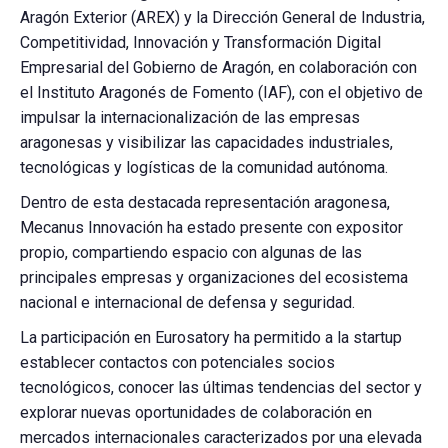
Aragón Exterior (AREX) y la Dirección General de Industria,
Competitividad, Innovación y Transformación Digital
Empresarial del Gobierno de Aragón, en colaboración con
el Instituto Aragonés de Fomento (IAF), con el objetivo de
impulsar la internacionalización de las empresas
aragonesas y visibilizar las capacidades industriales,
tecnológicas y logísticas de la comunidad autónoma.
Dentro de esta destacada representación aragonesa,
Mecanus Innovación ha estado presente con expositor
propio, compartiendo espacio con algunas de las
principales empresas y organizaciones del ecosistema
nacional e internacional de defensa y seguridad.
La participación en Eurosatory ha permitido a la startup
establecer contactos con potenciales socios
tecnológicos, conocer las últimas tendencias del sector y
explorar nuevas oportunidades de colaboración en
mercados internacionales caracterizados por una elevada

Your assignment:
What is wanted is a word-for-word restatement of the entries, without their images.

Your response:
Aragón Exterior (AREX) y la Dirección General de Industria,
Competitividad, Innovación y Transformación Digital
Empresarial del Gobierno de Aragón, en colaboración con
el Instituto Aragonés de Fomento (IAF), con el objetivo de
impulsar la internacionalización de las empresas
aragonesas y visibilizar las capacidades industriales,
tecnológicas y logísticas de la comunidad autónoma.
Dentro de esta destacada representación aragonesa,
Mecanus Innovación ha estado presente con expositor
propio, compartiendo espacio con algunas de las
principales empresas y organizaciones del ecosistema
nacional e internacional de defensa y seguridad.
La participación en Eurosatory ha permitido a la startup
establecer contactos con potenciales socios
tecnológicos, conocer las últimas tendencias del sector y
explorar nuevas oportunidades de colaboración en
mercados internacionales caracterizados por una elevada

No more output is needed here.